* Start *

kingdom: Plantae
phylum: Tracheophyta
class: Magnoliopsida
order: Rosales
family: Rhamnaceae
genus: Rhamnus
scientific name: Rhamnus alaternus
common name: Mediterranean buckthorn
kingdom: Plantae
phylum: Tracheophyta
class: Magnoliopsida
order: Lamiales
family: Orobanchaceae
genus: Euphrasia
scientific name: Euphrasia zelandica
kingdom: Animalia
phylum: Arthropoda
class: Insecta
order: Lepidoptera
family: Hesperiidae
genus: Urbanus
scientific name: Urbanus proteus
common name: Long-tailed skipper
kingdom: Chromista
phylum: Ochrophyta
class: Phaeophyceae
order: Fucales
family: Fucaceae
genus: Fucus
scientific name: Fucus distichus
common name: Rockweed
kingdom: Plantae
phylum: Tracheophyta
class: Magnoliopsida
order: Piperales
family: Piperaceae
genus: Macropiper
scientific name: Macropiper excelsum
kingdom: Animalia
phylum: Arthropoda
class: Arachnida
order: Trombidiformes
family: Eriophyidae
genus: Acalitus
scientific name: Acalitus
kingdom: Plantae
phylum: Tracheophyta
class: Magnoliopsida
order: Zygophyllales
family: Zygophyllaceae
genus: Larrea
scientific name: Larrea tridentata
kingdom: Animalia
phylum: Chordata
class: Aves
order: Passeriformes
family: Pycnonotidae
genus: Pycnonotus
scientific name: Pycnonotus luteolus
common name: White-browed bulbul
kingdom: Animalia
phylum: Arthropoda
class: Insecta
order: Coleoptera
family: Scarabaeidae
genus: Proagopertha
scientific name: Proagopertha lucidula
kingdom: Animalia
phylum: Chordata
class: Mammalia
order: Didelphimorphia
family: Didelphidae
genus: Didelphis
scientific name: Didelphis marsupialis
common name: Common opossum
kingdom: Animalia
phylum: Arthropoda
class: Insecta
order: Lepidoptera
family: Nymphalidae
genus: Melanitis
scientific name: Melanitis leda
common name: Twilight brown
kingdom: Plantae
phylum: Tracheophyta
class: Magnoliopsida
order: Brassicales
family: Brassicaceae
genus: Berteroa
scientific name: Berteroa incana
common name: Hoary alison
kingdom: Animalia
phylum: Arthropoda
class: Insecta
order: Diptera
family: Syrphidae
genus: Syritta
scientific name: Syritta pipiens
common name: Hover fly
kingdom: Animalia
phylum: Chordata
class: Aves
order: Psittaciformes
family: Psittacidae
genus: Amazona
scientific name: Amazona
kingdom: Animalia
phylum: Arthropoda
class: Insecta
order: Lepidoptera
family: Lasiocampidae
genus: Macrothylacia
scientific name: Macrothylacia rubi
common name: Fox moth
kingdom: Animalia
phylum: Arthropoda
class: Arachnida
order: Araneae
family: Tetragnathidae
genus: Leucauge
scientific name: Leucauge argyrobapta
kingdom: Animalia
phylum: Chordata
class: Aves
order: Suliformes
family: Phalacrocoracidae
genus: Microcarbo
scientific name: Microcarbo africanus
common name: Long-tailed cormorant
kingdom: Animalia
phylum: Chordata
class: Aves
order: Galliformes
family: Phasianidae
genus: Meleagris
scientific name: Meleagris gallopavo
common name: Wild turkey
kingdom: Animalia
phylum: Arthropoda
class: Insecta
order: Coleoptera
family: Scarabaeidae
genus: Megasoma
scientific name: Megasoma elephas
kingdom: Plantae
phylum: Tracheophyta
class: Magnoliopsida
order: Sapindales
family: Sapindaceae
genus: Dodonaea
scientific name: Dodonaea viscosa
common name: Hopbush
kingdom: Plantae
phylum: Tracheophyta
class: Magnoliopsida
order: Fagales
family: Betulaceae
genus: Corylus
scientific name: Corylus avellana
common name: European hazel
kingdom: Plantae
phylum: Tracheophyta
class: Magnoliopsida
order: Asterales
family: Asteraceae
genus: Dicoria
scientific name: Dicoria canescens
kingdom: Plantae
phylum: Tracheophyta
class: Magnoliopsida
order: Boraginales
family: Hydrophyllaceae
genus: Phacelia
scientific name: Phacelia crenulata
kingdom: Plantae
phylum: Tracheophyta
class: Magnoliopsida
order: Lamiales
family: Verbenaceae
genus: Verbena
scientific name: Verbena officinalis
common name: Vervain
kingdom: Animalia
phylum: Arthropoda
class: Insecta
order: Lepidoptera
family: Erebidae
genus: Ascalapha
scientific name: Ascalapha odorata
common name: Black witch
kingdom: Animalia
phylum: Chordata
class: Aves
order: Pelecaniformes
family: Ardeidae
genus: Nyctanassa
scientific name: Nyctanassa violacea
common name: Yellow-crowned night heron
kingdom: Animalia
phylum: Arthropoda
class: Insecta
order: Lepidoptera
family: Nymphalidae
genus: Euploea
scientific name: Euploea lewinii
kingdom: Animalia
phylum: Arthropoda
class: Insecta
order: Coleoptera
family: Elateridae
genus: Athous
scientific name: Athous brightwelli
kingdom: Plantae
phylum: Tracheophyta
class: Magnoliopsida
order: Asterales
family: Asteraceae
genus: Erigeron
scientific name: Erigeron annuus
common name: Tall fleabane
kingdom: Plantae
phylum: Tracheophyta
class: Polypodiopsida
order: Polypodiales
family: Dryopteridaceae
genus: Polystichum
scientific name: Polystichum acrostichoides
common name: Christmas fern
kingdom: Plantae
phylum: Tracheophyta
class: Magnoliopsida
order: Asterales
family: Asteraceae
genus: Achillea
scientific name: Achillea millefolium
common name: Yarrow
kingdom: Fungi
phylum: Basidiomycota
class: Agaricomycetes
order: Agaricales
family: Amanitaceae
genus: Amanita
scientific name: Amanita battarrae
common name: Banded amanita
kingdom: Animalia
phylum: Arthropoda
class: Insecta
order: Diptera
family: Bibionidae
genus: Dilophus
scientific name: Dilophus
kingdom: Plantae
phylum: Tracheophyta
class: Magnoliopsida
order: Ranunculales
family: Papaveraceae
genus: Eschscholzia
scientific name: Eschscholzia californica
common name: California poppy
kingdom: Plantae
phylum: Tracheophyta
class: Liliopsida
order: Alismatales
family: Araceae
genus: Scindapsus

* End *

▶ _YOUR TASK_:
Reproduce every line of all the items above word for word, in the same order.

▶ _TASK RESULT_:
kingdom: Plantae
phylum: Tracheophyta
class: Magnoliopsida
order: Rosales
family: Rhamnaceae
genus: Rhamnus
scientific name: Rhamnus alaternus
common name: Mediterranean buckthorn
kingdom: Plantae
phylum: Tracheophyta
class: Magnoliopsida
order: Lamiales
family: Orobanchaceae
genus: Euphrasia
scientific name: Euphrasia zelandica
kingdom: Animalia
phylum: Arthropoda
class: Insecta
order: Lepidoptera
family: Hesperiidae
genus: Urbanus
scientific name: Urbanus proteus
common name: Long-tailed skipper
kingdom: Chromista
phylum: Ochrophyta
class: Phaeophyceae
order: Fucales
family: Fucaceae
genus: Fucus
scientific name: Fucus distichus
common name: Rockweed
kingdom: Plantae
phylum: Tracheophyta
class: Magnoliopsida
order: Piperales
family: Piperaceae
genus: Macropiper
scientific name: Macropiper excelsum
kingdom: Animalia
phylum: Arthropoda
class: Arachnida
order: Trombidiformes
family: Eriophyidae
genus: Acalitus
scientific name: Acalitus
kingdom: Plantae
phylum: Tracheophyta
class: Magnoliopsida
order: Zygophyllales
family: Zygophyllaceae
genus: Larrea
scientific name: Larrea tridentata
kingdom: Animalia
phylum: Chordata
class: Aves
order: Passeriformes
family: Pycnonotidae
genus: Pycnonotus
scientific name: Pycnonotus luteolus
common name: White-browed bulbul
kingdom: Animalia
phylum: Arthropoda
class: Insecta
order: Coleoptera
family: Scarabaeidae
genus: Proagopertha
scientific name: Proagopertha lucidula
kingdom: Animalia
phylum: Chordata
class: Mammalia
order: Didelphimorphia
family: Didelphidae
genus: Didelphis
scientific name: Didelphis marsupialis
common name: Common opossum
kingdom: Animalia
phylum: Arthropoda
class: Insecta
order: Lepidoptera
family: Nymphalidae
genus: Melanitis
scientific name: Melanitis leda
common name: Twilight brown
kingdom: Plantae
phylum: Tracheophyta
class: Magnoliopsida
order: Brassicales
family: Brassicaceae
genus: Berteroa
scientific name: Berteroa incana
common name: Hoary alison
kingdom: Animalia
phylum: Arthropoda
class: Insecta
order: Diptera
family: Syrphidae
genus: Syritta
scientific name: Syritta pipiens
common name: Hover fly
kingdom: Animalia
phylum: Chordata
class: Aves
order: Psittaciformes
family: Psittacidae
genus: Amazona
scientific name: Amazona
kingdom: Animalia
phylum: Arthropoda
class: Insecta
order: Lepidoptera
family: Lasiocampidae
genus: Macrothylacia
scientific name: Macrothylacia rubi
common name: Fox moth
kingdom: Animalia
phylum: Arthropoda
class: Arachnida
order: Araneae
family: Tetragnathidae
genus: Leucauge
scientific name: Leucauge argyrobapta
kingdom: Animalia
phylum: Chordata
class: Aves
order: Suliformes
family: Phalacrocoracidae
genus: Microcarbo
scientific name: Microcarbo africanus
common name: Long-tailed cormorant
kingdom: Animalia
phylum: Chordata
class: Aves
order: Galliformes
family: Phasianidae
genus: Meleagris
scientific name: Meleagris gallopavo
common name: Wild turkey
kingdom: Animalia
phylum: Arthropoda
class: Insecta
order: Coleoptera
family: Scarabaeidae
genus: Megasoma
scientific name: Megasoma elephas
kingdom: Plantae
phylum: Tracheophyta
class: Magnoliopsida
order: Sapindales
family: Sapindaceae
genus: Dodonaea
scientific name: Dodonaea viscosa
common name: Hopbush
kingdom: Plantae
phylum: Tracheophyta
class: Magnoliopsida
order: Fagales
family: Betulaceae
genus: Corylus
scientific name: Corylus avellana
common name: European hazel
kingdom: Plantae
phylum: Tracheophyta
class: Magnoliopsida
order: Asterales
family: Asteraceae
genus: Dicoria
scientific name: Dicoria canescens
kingdom: Plantae
phylum: Tracheophyta
class: Magnoliopsida
order: Boraginales
family: Hydrophyllaceae
genus: Phacelia
scientific name: Phacelia crenulata
kingdom: Plantae
phylum: Tracheophyta
class: Magnoliopsida
order: Lamiales
family: Verbenaceae
genus: Verbena
scientific name: Verbena officinalis
common name: Vervain
kingdom: Animalia
phylum: Arthropoda
class: Insecta
order: Lepidoptera
family: Erebidae
genus: Ascalapha
scientific name: Ascalapha odorata
common name: Black witch
kingdom: Animalia
phylum: Chordata
class: Aves
order: Pelecaniformes
family: Ardeidae
genus: Nyctanassa
scientific name: Nyctanassa violacea
common name: Yellow-crowned night heron
kingdom: Animalia
phylum: Arthropoda
class: Insecta
order: Lepidoptera
family: Nymphalidae
genus: Euploea
scientific name: Euploea lewinii
kingdom: Animalia
phylum: Arthropoda
class: Insecta
order: Coleoptera
family: Elateridae
genus: Athous
scientific name: Athous brightwelli
kingdom: Plantae
phylum: Tracheophyta
class: Magnoliopsida
order: Asterales
family: Asteraceae
genus: Erigeron
scientific name: Erigeron annuus
common name: Tall fleabane
kingdom: Plantae
phylum: Tracheophyta
class: Polypodiopsida
order: Polypodiales
family: Dryopteridaceae
genus: Polystichum
scientific name: Polystichum acrostichoides
common name: Christmas fern
kingdom: Plantae
phylum: Tracheophyta
class: Magnoliopsida
order: Asterales
family: Asteraceae
genus: Achillea
scientific name: Achillea millefolium
common name: Yarrow
kingdom: Fungi
phylum: Basidiomycota
class: Agaricomycetes
order: Agaricales
family: Amanitaceae
genus: Amanita
scientific name: Amanita battarrae
common name: Banded amanita
kingdom: Animalia
phylum: Arthropoda
class: Insecta
order: Diptera
family: Bibionidae
genus: Dilophus
scientific name: Dilophus
kingdom: Plantae
phylum: Tracheophyta
class: Magnoliopsida
order: Ranunculales
family: Papaveraceae
genus: Eschscholzia
scientific name: Eschscholzia californica
common name: California poppy
kingdom: Plantae
phylum: Tracheophyta
class: Liliopsida
order: Alismatales
family: Araceae
genus: Scindapsus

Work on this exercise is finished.